*** Opening of DATA SECTION ***
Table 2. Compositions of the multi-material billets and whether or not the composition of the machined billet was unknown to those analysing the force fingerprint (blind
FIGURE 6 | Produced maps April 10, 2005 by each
*** Close of DATA SECTION ***
*** Opening of DATA SECTION ***
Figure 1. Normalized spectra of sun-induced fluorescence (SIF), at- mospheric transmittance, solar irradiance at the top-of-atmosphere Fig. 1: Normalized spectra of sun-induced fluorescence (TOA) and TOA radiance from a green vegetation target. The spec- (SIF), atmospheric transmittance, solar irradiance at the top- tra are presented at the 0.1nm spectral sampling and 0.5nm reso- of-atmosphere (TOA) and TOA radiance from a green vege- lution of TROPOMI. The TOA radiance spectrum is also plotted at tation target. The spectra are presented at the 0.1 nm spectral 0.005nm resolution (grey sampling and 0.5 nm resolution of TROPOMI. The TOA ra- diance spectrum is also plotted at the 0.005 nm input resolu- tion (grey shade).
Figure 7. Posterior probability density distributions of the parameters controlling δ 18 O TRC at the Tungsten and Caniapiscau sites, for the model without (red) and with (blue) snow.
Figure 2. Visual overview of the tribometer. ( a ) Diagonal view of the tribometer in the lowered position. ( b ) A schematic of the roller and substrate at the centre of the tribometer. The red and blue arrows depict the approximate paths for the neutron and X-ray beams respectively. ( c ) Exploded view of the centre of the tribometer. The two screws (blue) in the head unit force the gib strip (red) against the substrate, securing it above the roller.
*** Close of DATA SECTION ***
» **ACTION ITEM**:
Which lines above run from the one containing "Figure 1. Normalized" down to the one containing "Figure 2. Visual"? Repeat exactly those, both ends included, and nothing else.

» **SOLUTION TO THIS PROBLEM**:
Figure 1. Normalized spectra of sun-induced fluorescence (SIF), at- mospheric transmittance, solar irradiance at the top-of-atmosphere Fig. 1: Normalized spectra of sun-induced fluorescence (TOA) and TOA radiance from a green vegetation target. The spec- (SIF), atmospheric transmittance, solar irradiance at the top- tra are presented at the 0.1nm spectral sampling and 0.5nm reso- of-atmosphere (TOA) and TOA radiance from a green vege- lution of TROPOMI. The TOA radiance spectrum is also plotted at tation target. The spectra are presented at the 0.1 nm spectral 0.005nm resolution (grey sampling and 0.5 nm resolution of TROPOMI. The TOA ra- diance spectrum is also plotted at the 0.005 nm input resolu- tion (grey shade).
Figure 7. Posterior probability density distributions of the parameters controlling δ 18 O TRC at the Tungsten and Caniapiscau sites, for the model without (red) and with (blue) snow.
Figure 2. Visual overview of the tribometer. ( a ) Diagonal view of the tribometer in the lowered position. ( b ) A schematic of the roller and substrate at the centre of the tribometer. The red and blue arrows depict the approximate paths for the neutron and X-ray beams respectively. ( c ) Exploded view of the centre of the tribometer. The two screws (blue) in the head unit force the gib strip (red) against the substrate, securing it above the roller.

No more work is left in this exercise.